11: single wavelength oscillation laser, IS1 to IS3: isolator, 12: optical modulator, 13: optical fiber amplifier,
14 splitter, 15-1 to 15-m, 17-1 to 1
7-n: Optical fiber (delay element), 16-1 to 16-
m: Splitter, 18-1 to 18-n: Optical amplification unit, 18, 18A to 18D: Optical amplification unit, 19: Optical fiber bundle, 20: Wavelength conversion unit, 20A to 2
0C: wavelength conversion unit, 22, 25: optical fiber amplifier,
24A: narrow band filter, 31: depolarizing prism, 3
2A: DOE, 34: vibrating mirror, 36: fly-eye lens

Claims (5)

[Claims] 1. An illumination optical device comprising: a laser device that generates ultraviolet light of a single wavelength; and an illumination optical system that illuminates a surface to be illuminated with laser light from the laser device. A laser light generator for generating a laser light of a single wavelength within a wavelength range from the outer region to the visible region, an optical fiber bundle which bundles optical fibers for transmitting the laser light generated from the laser light generator, and the optical fiber A wavelength conversion unit that converts the wavelength of the laser light from the bundle into ultraviolet light using a nonlinear optical crystal, wherein the illumination optical system includes a diffusion element formed from a plurality of basic elements that diverge the laser light. A first optical integrator, and a second optical integrator for forming a plurality of light source images from the laser light passing through the first optical integrator. An illumination optical system which comprises a integrators. 2. The illumination optical apparatus according to claim 1, wherein the size of the one elementary element is included in individual beam cross sections included in a beam bundle incident on the elementary element. . 3. The overall cross-sectional shape of a beam bundle emitted from the laser device is oval or rectangular,
The diameter of the cross section of the entire beam bundle in the minor axis direction is Dx [m
m], the divergence angle in the short axis direction of each beam in the beam bundle is φx [mrad], the diameter of the entire beam bundle in the long axis direction is Dy [mm], and the long axis direction of each beam in the beam bundle is Is the divergence angle of φy [mrad], and the product of the diameter Dx in the minor axis direction and the divergence angle φx is Kx [mra].
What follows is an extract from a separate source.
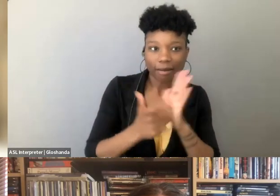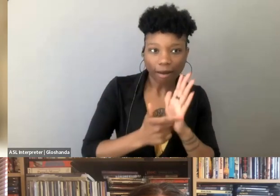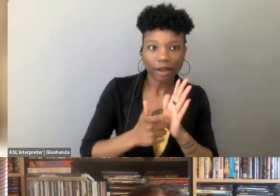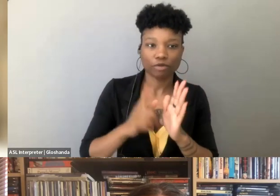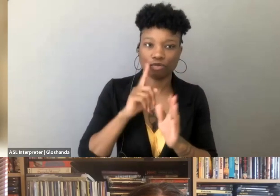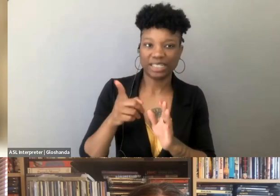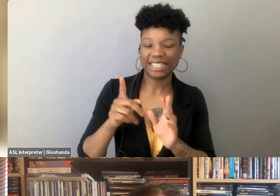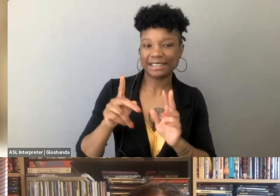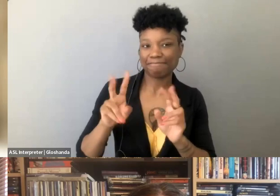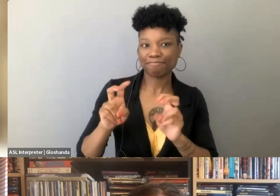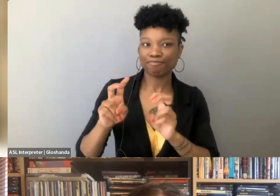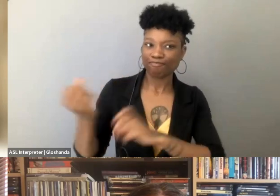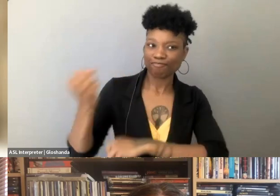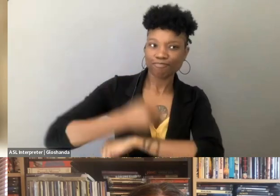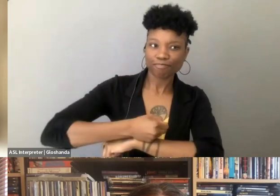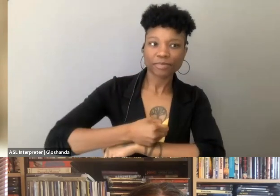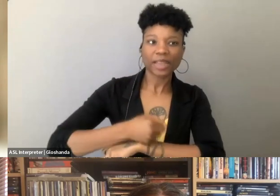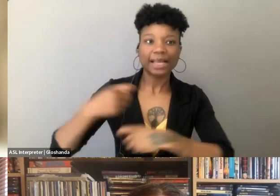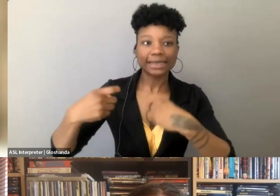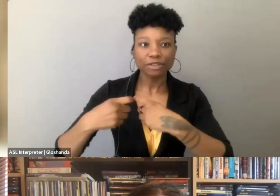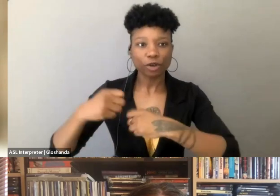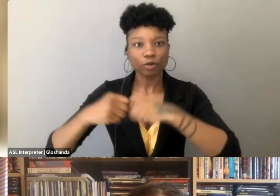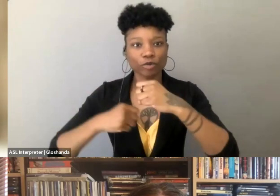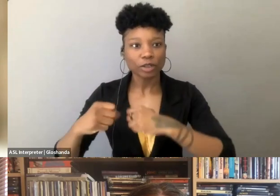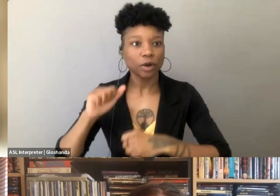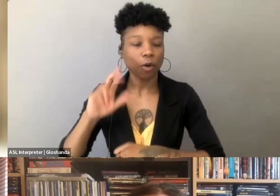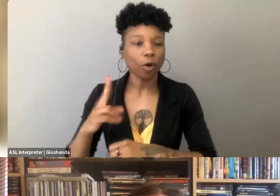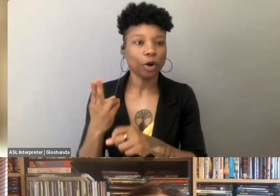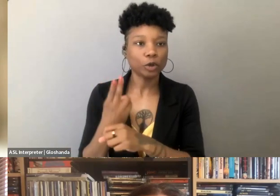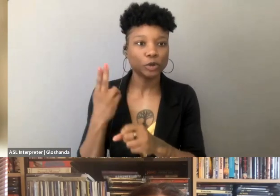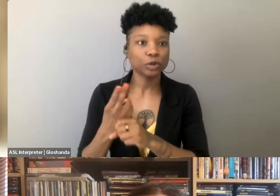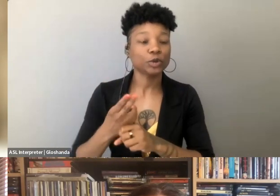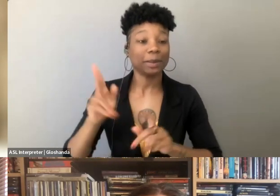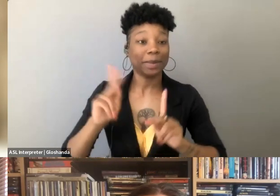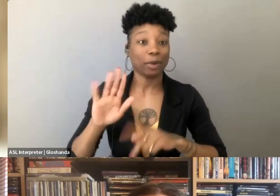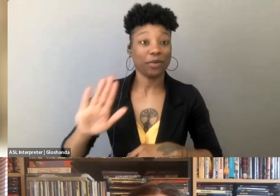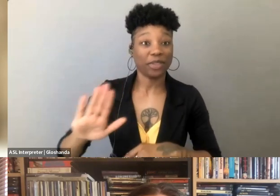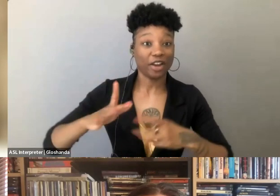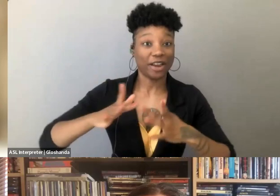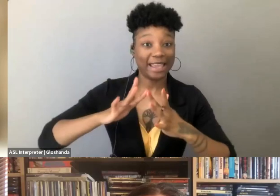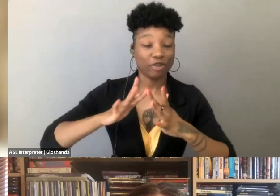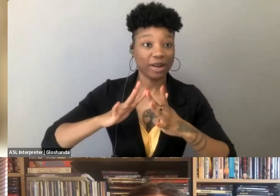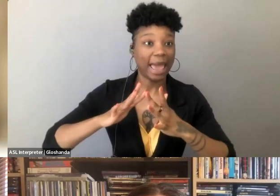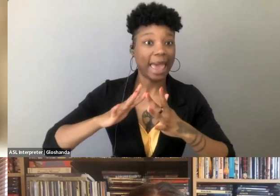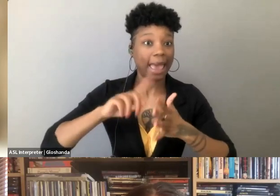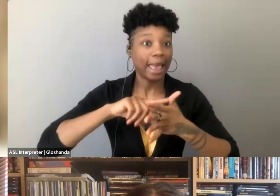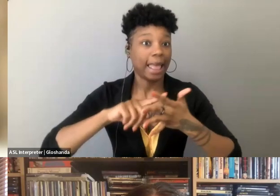go after and utilize people's, you know, internet footprints, right? As part of prosecutions in particular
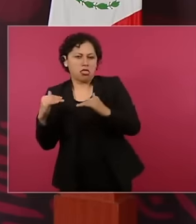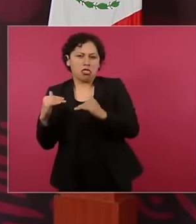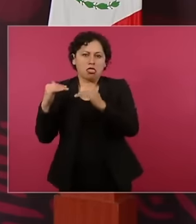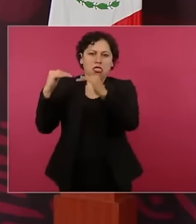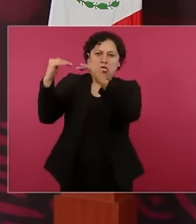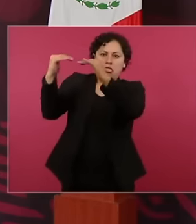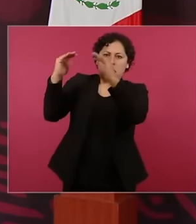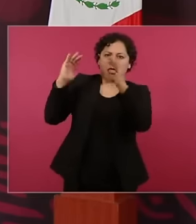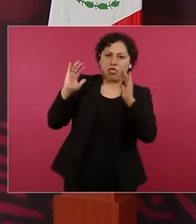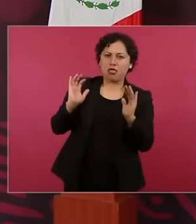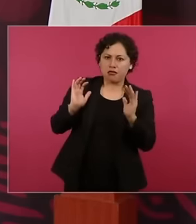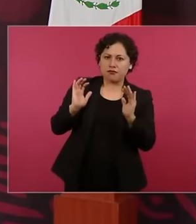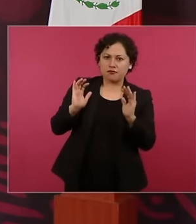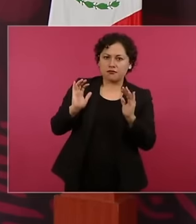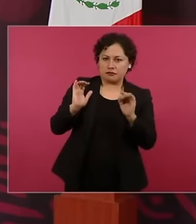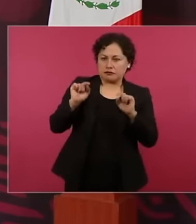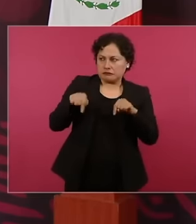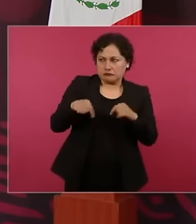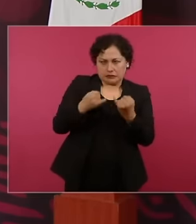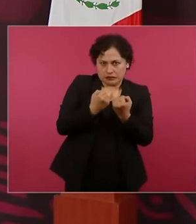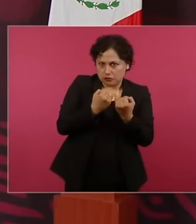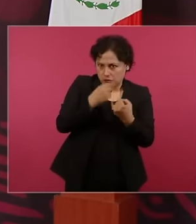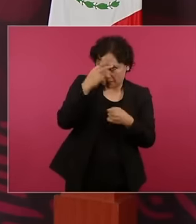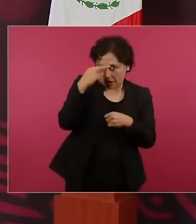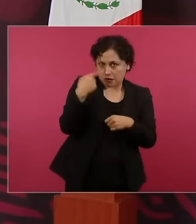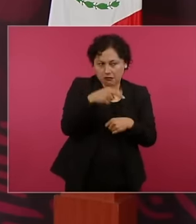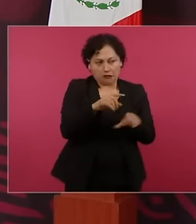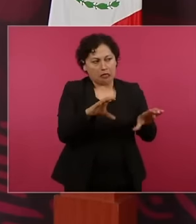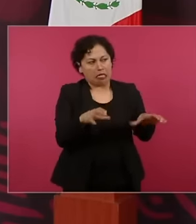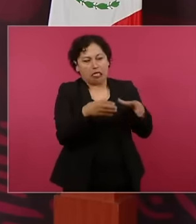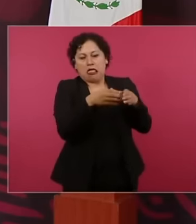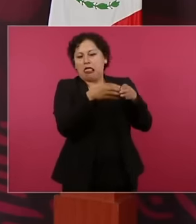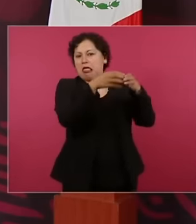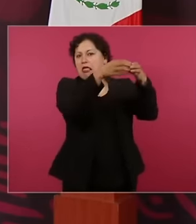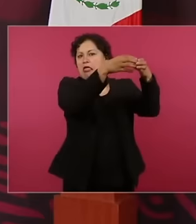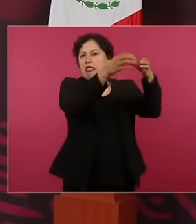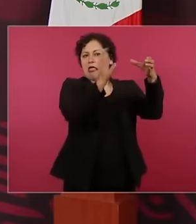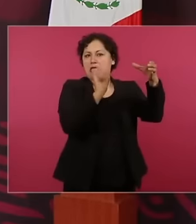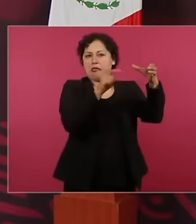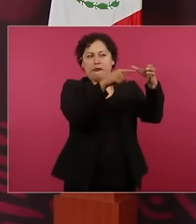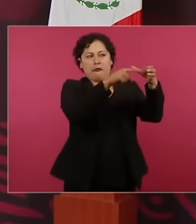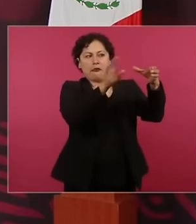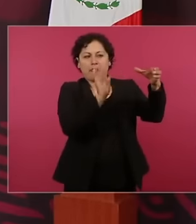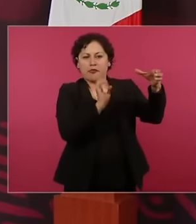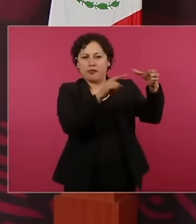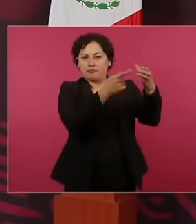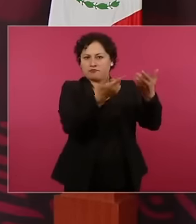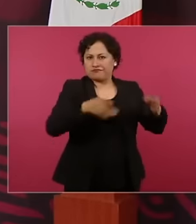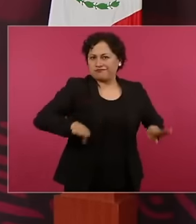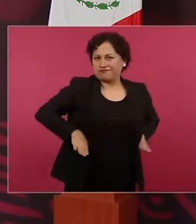of Spain, the conservatism of Mexico, conservatism in the world and another thing is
3. The illumination according to claim 1, wherein the following relationship is satisfied when Ky [mrad · mm] is the product of the diameter Dy in the major axis direction and the divergence angle φy. Optical device. 0.5 <Kx <503 3 <Ky <300 4. An exposure method using ultraviolet light from the illumination optical device according to claim 1, 2, or 3, wherein the ultraviolet light is applied to a mask, and the ultraviolet light having passed through the pattern of the mask is used. An exposure method comprising exposing a substrate. 5. An illumination optical device according to claim 1, further comprising: a projection optical system configured to project an image of a pattern of a mask onto a substrate, wherein the ultraviolet light from the illumination optical device is applied to a mask. An exposure apparatus, comprising: irradiating the substrate with the ultraviolet light having passed through the pattern of the mask.